■ GIVEN TEXT ■

• • • • •

As we discussed in the previous section, DTs have been employed in various applications due to the transparency they exhibit, at least as long as they are kept at a reasonable size. However, one of their major limitations is their tendency to overfit the given dataset, leading to high variance models that fail to maintain good performance when dealing with new data.

Random forests (RFs) aim at overcoming this challenge by combining multiple trees, resulting in more stable models with lower variance. The main insight underlying this approach is to sample with replacement from the whole dataset in order to construct multiple new datasets, thus implementing the idea of bagging (Breiman, 1996). Following that, a decision tree is trained over each of these newly acquired datasets, leading to an ensemble of independent trees. Then, in prediction time, an aggregation measure, such as majority voting (for classification) or averaging (for regression), combines the predictions of each tree in order to generate the prediction of the whole forest.

The procedure described above results in very expressive and accurate models, however this comes at the expense of interpretability, since the whole forest is far more challenging to explain, compared to single decision trees. This has led to the development of various techniques that attempt to explain the inner reasoning of a RF (Belle & Papantonis, 2020).

3.3 Sum-product networks

Sum-product networks (SPNs) are rooted directed graphical models that provide for an efficient way of expressing a joint distribution that is defined over a Bayesian network (BN). Assuming all variables are binary (or categorical, in general) SPNs encode this distribution as a multilinear function, \(\sum _{{\textbf {x}}}f({\textbf {x}})\prod _{n=1}^{N} {\mathbbm{1}}_{x_n}\). Here \(f(\cdot )\) is the (possibly unormalized) probability distribution of the BN, \({\textbf {x}}\) is a vector containing all the variables of the model, i.e., \(x_1,\ldots ,x_N\), the summation is over all possible states, and \(\mathbbm {1}_{x_n}\) is the indicator function (Darwiche, 2003). In its simplest form, this function contains \(2^N\) terms, however, when context-specific independence among the variables is present, it is possible to obtain a compact factorized representation, that is not exponential in the number of the model’s variables.

• • • • •

■ SUPPLIED RECORDS ■

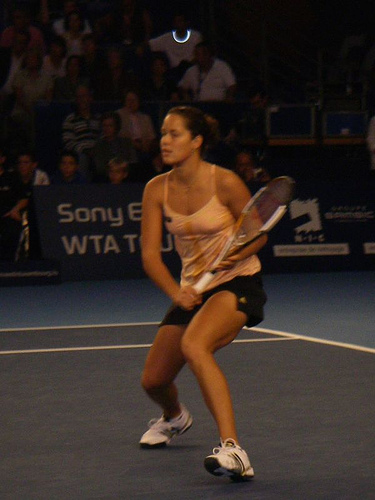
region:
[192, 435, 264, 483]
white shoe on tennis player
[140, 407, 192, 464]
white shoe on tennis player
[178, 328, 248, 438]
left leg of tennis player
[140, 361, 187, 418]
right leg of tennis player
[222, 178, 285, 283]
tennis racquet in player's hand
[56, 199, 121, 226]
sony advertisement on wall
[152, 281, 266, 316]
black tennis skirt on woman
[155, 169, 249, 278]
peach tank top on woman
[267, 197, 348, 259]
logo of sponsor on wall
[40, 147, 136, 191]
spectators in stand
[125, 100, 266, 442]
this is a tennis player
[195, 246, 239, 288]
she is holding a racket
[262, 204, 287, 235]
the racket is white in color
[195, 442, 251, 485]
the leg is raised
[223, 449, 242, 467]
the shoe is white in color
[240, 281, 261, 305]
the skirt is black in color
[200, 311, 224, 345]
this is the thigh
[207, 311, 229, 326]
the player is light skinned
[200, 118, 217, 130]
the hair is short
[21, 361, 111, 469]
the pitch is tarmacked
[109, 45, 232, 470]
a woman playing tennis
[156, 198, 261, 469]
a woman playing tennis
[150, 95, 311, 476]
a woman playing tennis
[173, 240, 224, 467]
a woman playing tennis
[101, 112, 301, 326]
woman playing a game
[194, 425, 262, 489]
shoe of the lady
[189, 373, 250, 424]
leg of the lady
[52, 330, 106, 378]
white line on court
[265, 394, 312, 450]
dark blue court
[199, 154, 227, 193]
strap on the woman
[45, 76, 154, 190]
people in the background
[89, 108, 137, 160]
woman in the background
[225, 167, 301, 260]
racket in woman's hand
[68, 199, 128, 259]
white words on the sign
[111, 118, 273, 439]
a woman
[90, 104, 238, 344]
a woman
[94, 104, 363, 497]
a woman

• • • • •

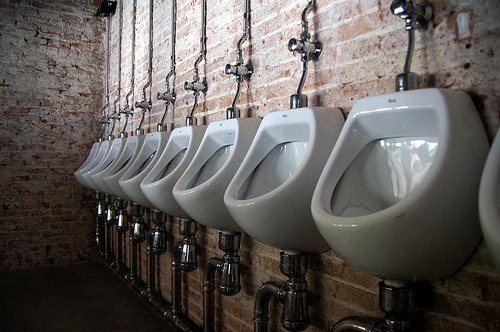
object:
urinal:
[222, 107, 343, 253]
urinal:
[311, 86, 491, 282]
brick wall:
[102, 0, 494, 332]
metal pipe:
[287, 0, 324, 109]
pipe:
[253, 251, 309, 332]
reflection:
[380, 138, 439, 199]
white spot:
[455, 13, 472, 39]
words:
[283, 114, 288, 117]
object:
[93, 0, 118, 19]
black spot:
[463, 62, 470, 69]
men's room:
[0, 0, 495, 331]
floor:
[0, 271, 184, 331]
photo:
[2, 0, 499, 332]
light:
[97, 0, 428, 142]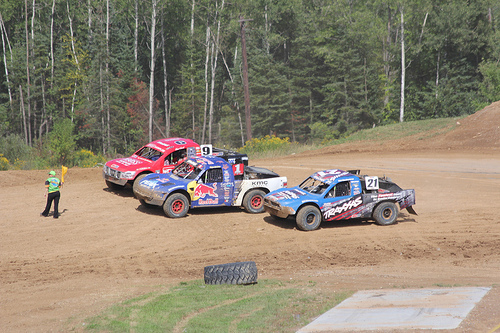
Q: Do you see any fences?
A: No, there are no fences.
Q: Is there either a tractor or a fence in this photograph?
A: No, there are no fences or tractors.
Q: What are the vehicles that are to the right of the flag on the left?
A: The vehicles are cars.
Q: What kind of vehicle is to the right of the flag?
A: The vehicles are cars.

• • • • •

■ EXERCISE OBJECTIVE ■
In the text on random forests and sum-product networks, which aggregation measure combines the trees' predictions for regression?

■ EXERCISE SOLUTION ■
Averaging.